# Is there one anti-model that refutes three invalid inferences based on “more than half"?

From: Philip Johnson-Laird BA PhD Psychology (UCL), Stuart Professor of Psychology Emeritus at Princeton. (Author isn't a logician.) How We Reason (1st edn 2008). p. 224-225.

Is there a single anti-model that can refute 1-3 beneath?
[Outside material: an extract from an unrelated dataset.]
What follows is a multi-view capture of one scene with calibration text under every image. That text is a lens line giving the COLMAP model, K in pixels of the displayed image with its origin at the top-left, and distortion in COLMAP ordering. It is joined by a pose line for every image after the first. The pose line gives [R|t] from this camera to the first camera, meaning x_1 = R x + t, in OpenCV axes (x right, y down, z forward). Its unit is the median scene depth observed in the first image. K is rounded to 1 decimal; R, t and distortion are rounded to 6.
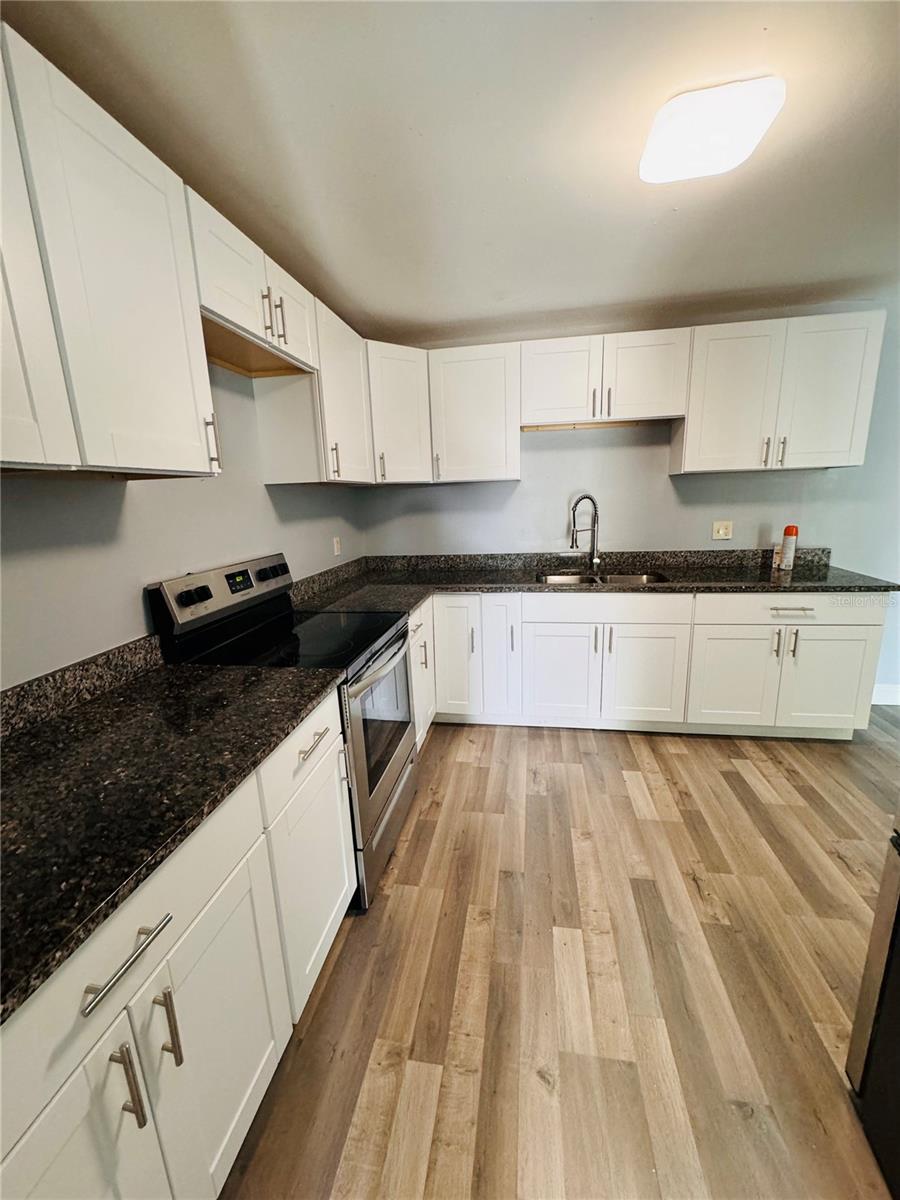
lens RADIAL K [[524.1, 0, 459.5], [0, 524.1, 591.7], [0, 0, 1]] dist [0.014832, -0.000162]
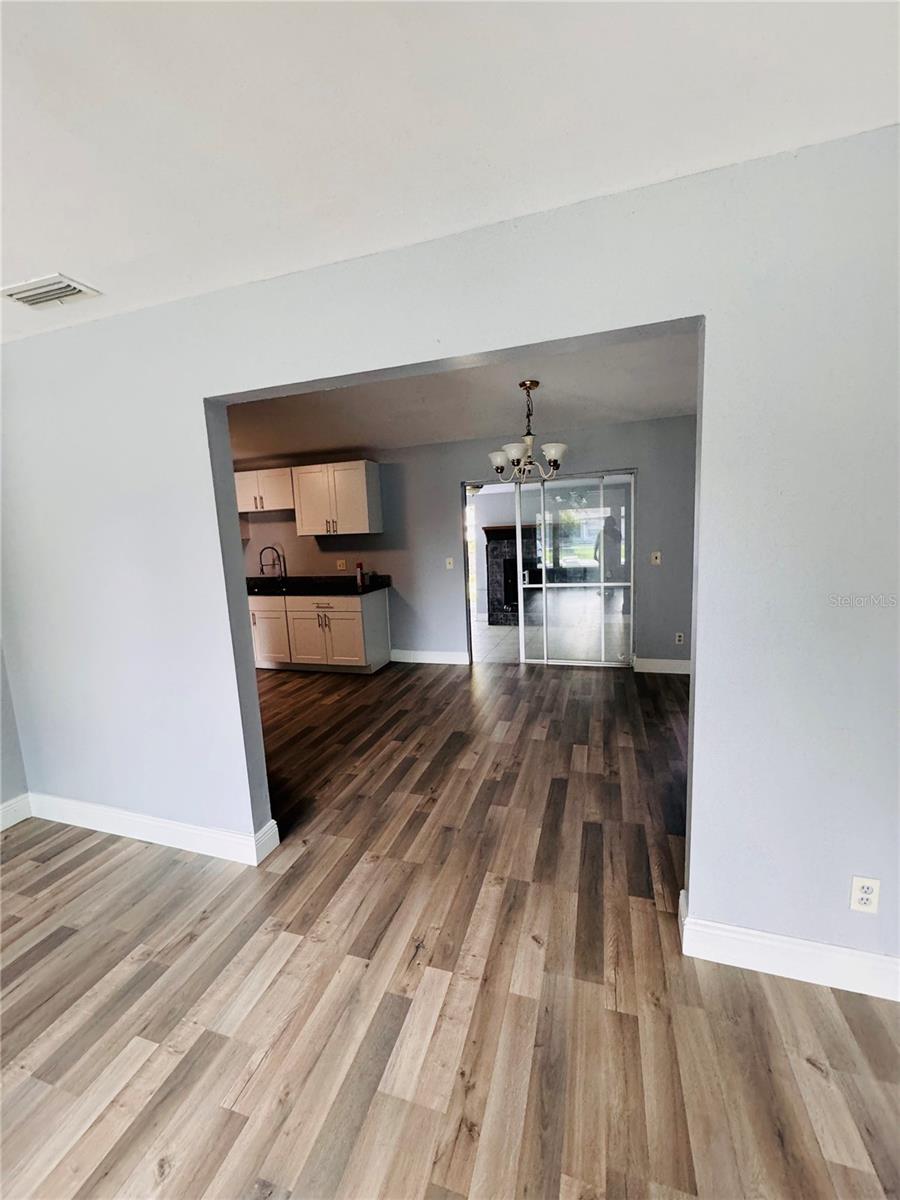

Let $n$ be the total number of people. Then we have: $$N_{abc}+N_{ab}+N_{ac}+N_{bc}+N_a+N_b+N_c \le n$$ where each $N_*$ represents the number of people with exactly the jobs in the subscript. It is an inequality since there may be people who are none of the three.
Lets define $N_2 = N_{ab}+N_{bc}+N_{ab}$, and $N_1 = N_a+N_b+N_c$. The above inequality is then:
$$N_{abc}+N_2+N_1 \le n$$ We are given that more than half the people have each job: $$N_{abc}+N_{ab}+N_{ac}+N_a > \frac{n}{2}\\N_{abc}+N_{ab}+N_{bc}+N_b > \frac{n}{2}\\N_{abc}+N_{ac}+N_{bc}+N_c > \frac{n}{2}$$ Adding these three together we get: $$3N_{abc}+2N_2+N_1 > \frac{3n}{2}$$ To refute conclusion 2 (and 1) we need $N_{abc}=0$. The two inqualities then become: $$N_2+N_1 \le n \\ 2N_2+N_1 > \frac{3n}{2}$$ If we negate the first inequality (which flips its direction) and add it to the second, we get $N_2 > \frac{n}{2}$.
To refute conclusion 3 we need $N_2 \le \frac{n}{2}$, so it is not possible to refute all conclusions with a single counter-example.